Secretary of State Hillary Rodham Clinton met with senior Israeli and Palestinian officials in the United States Friday to try to plot a path forward, as Israel announced it was authorizing 3,000 new settler homes in the West Bank and East Jerusalem.
Clinton met Israeli Defense Minister Ehud Barak and Foreign Minister Avigdor Liberman, and Palestinian Prime Minister Salam Fayyad. She was also talking to Jordanian Foreign Minister Nasser Judeh, a key mediator.
White House spokesman Josh Earnest said only “face-to-face” Israeli-Palestinian negotiations can lead to progress on a two-state solution.
He rejected talk of cutting U.S. aid to the Palestinians after they garnered overwhelming global support to join the U.N. as a non-member observer state.
Hours after the U.N vote, Israel responded by announcing its settlement expansion plans.An official, who declined to be identified, said the government had also decided to expedite planning work for thousands more homes in a geographically sensitive area close to Jerusalem that critics say would kill off Palestinian hopes of a viable state.
The decision was made Thursday when it became clear the U.N. General Assembly was set to upgrade the Palestinians’ status in the world body, making them a “non-member state,” as opposed to an “entity,” boosting their diplomatic clout.
Plans to put up thousands of new settler homes in the wake of the Palestinian upgrade were always likely, but the prospect of building in an area known as E-1, which lies near Jerusalem and bisects much of the West Bank, is seen by some as a potential game changer.
“E-1 will signal the end of the two state-solution,” said Daniel Seidemann, an Israeli expert on settlements. He added that statutory planning would take another six to nine months to complete, meaning building there was not a foregone conclusion.
The U.S., one of the eight nations to vote alongside Israel, said the latest expansion plan was counterproductive.
White House spokesman TommyVietor said: “We believe these actions are counterproductive and make it harder to resume direct negotiations or achieve a two-state solution.”
Ahead of the U.N. vote, Prime Minister Benjamin Netanyahu’s government had argued that the unilateral Palestinian move breached their previous accords and accused the 193-member world body of failing in its responsibilities.
“The General Assembly can resemble the theater of the absurd, which once a year automatically approves ludicrous, anti-Israeli resolutions,” said government spokesman Mark Regev. “Sometimes these are supported by Europe, sometimes they are not,” he added, alluding to the fact that only one European state, the Czech Republic, had voted against the Palestinians.
Nonetheless, analysts said the vote exposed the gulf that had opened between Europe and Netanyahu over his handling of Palestinian President Mahmoud Abbas’ administration, and the depth of EU opposition to settlement expansion.
“The government has failed to appreciate the gravity of the challenge to Israel’s fundamental legitimacy in Europe,” said Gidi Grinstein, head of the Reut Institute think tank. “The Palestinian bid in the U.N. is turning out to be a bigger defeat than anticipated.”
The U.N. upgrade will make little practical difference to the Palestinians or Israelis.
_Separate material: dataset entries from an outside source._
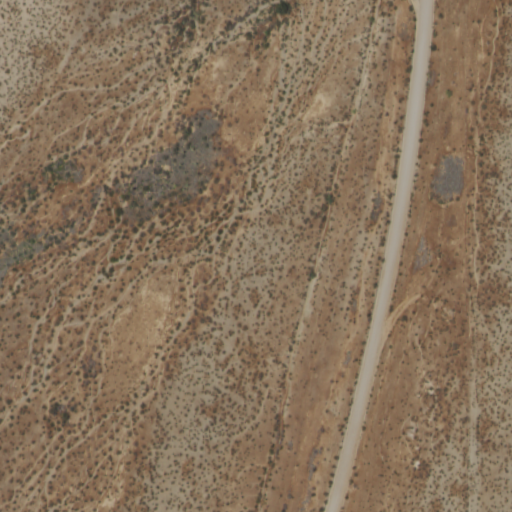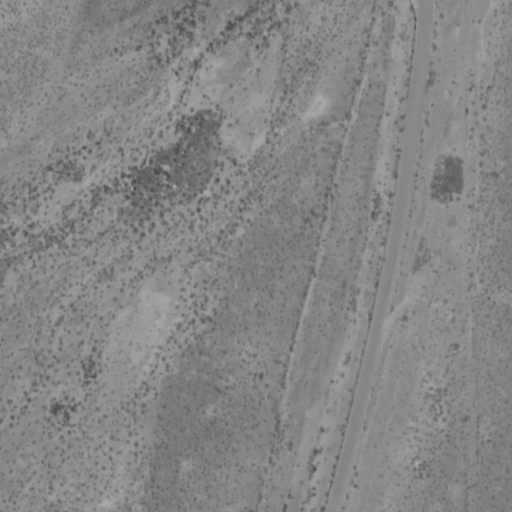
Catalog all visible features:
road: (386, 258)
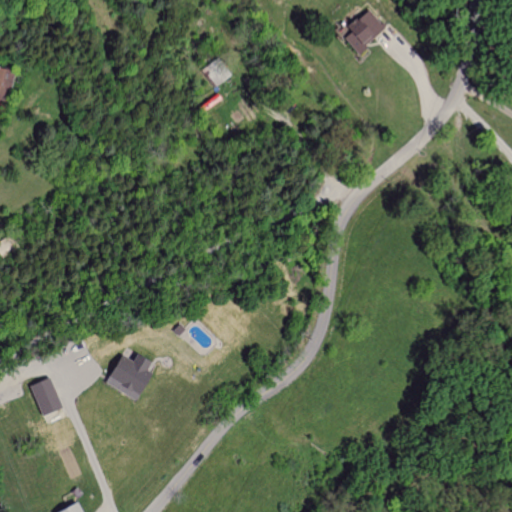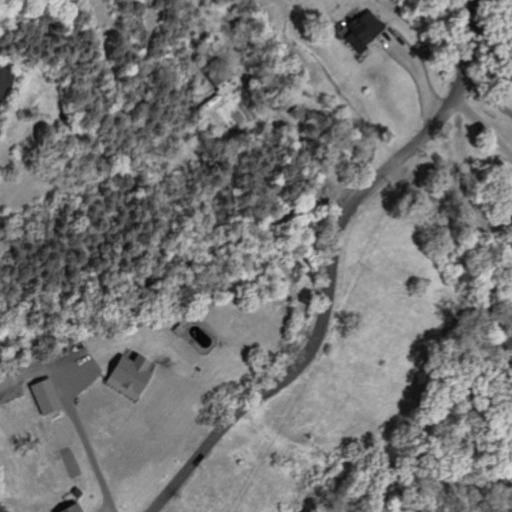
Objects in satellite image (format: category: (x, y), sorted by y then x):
building: (367, 33)
building: (8, 84)
road: (484, 124)
road: (330, 265)
road: (176, 267)
building: (122, 375)
building: (39, 395)
road: (85, 436)
building: (61, 507)
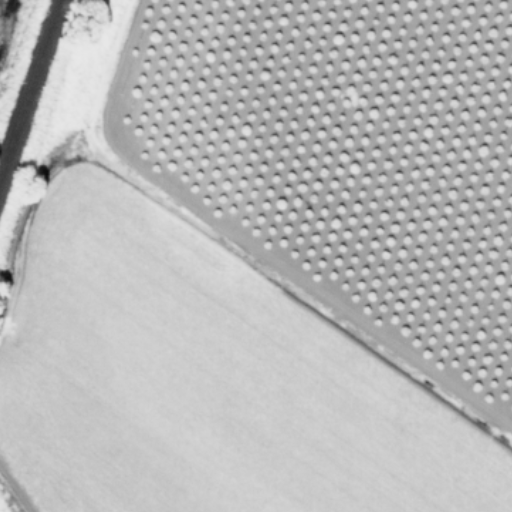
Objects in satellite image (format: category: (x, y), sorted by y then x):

But the new position will enable Abbas to seek membership of the International Criminal Court in the Hague if he wants. This is what worries Israel.
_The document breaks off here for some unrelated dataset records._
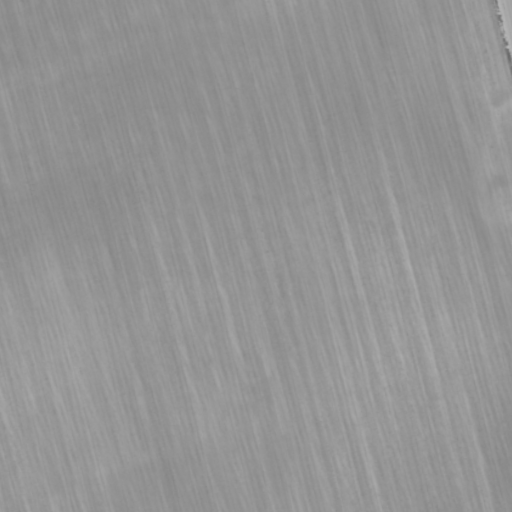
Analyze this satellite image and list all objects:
road: (509, 11)
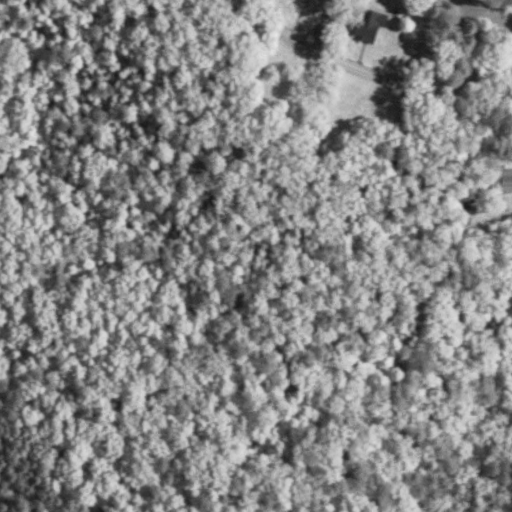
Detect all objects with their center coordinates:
road: (359, 71)
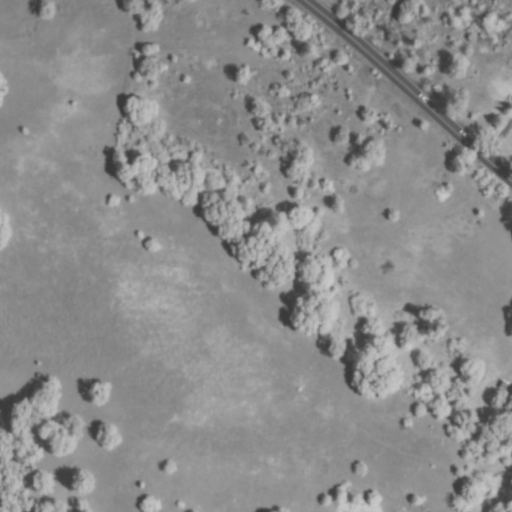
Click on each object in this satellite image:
road: (406, 88)
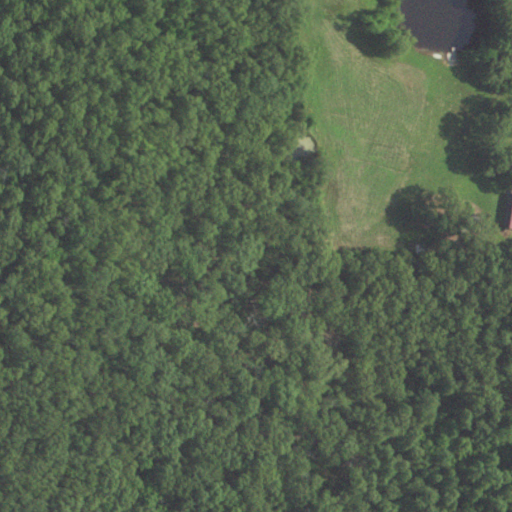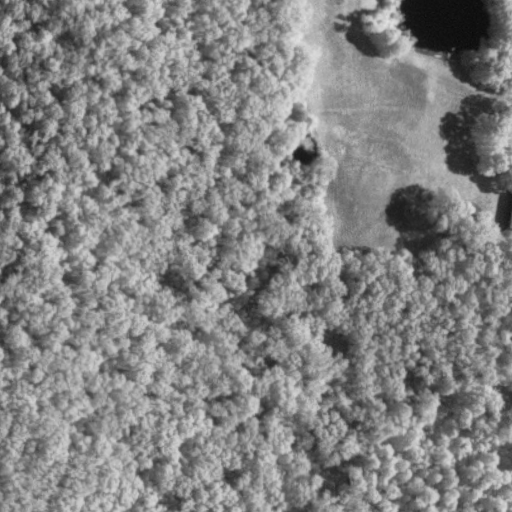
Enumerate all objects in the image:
building: (509, 216)
road: (461, 467)
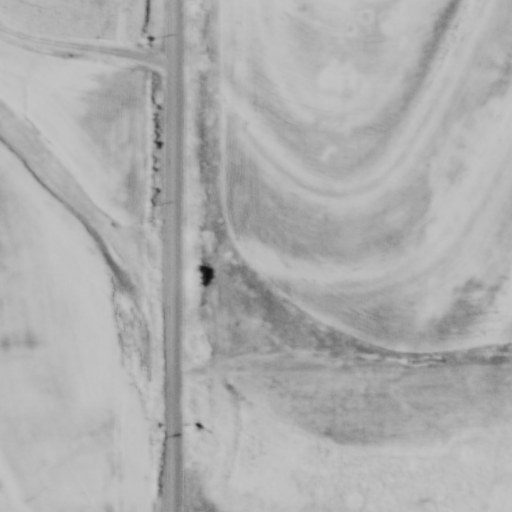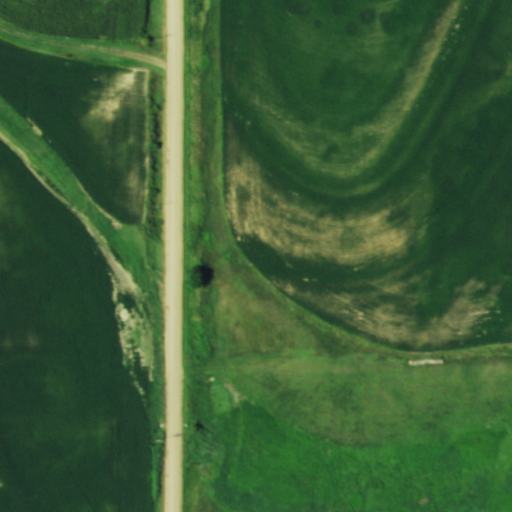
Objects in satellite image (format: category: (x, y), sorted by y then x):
road: (173, 256)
The Geneva Convention forbids occupying powers from moving “parts of its own civilian population into the territory it occupies,” leaving Israeli officials potentially vulnerable to an ICC challenge.
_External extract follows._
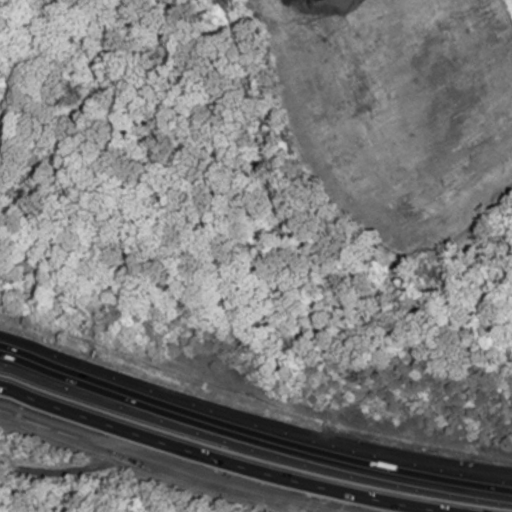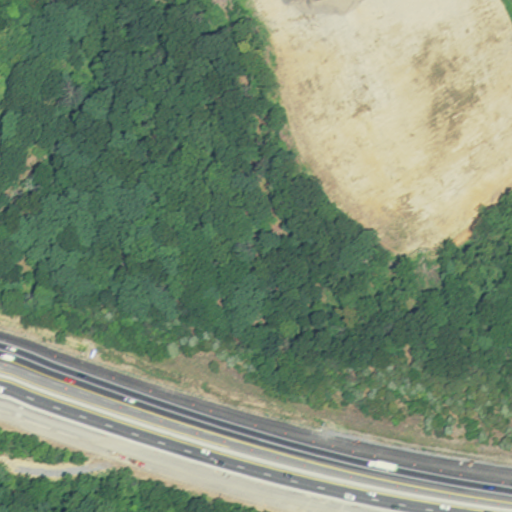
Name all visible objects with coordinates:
road: (252, 428)
road: (176, 463)
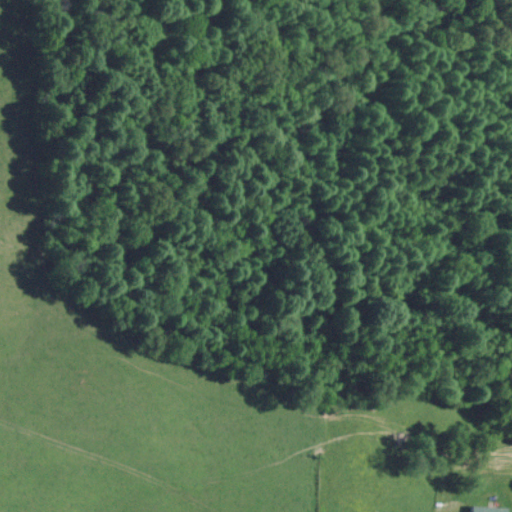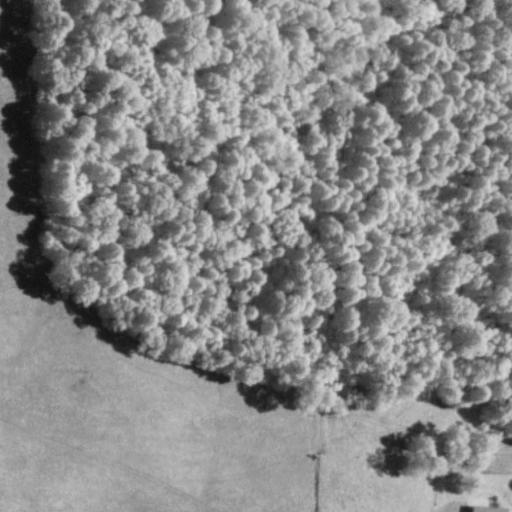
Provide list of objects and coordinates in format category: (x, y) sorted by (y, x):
building: (484, 509)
The Palestinians say they are in no rush to go to the ICC, but the threat is there, putting pressure on Israel to come up with creative solutions to overcome the peace-talks impasse, which the Jewish state blames on Abbas.
“This U.N. vote is a very strong signal to the Israelis that they can’t shove this matter under the carpet for any longer,” said Alon Liel, former director-general of the Israeli Foreign Ministry. “This is a red light for Israel.”
With politicians campaigning ahead of Jan. 22 polls, Israel is unlikely to change course. Opinion polls suggest Netanyahu’s right-wing bloc will win a new term in office. The coalition includes pro-settler parties, and the prime minister’s own Likud group appeared to shift to the right in primaries this week, making any land-for-peace compromise with the Palestinians look more complex than ever.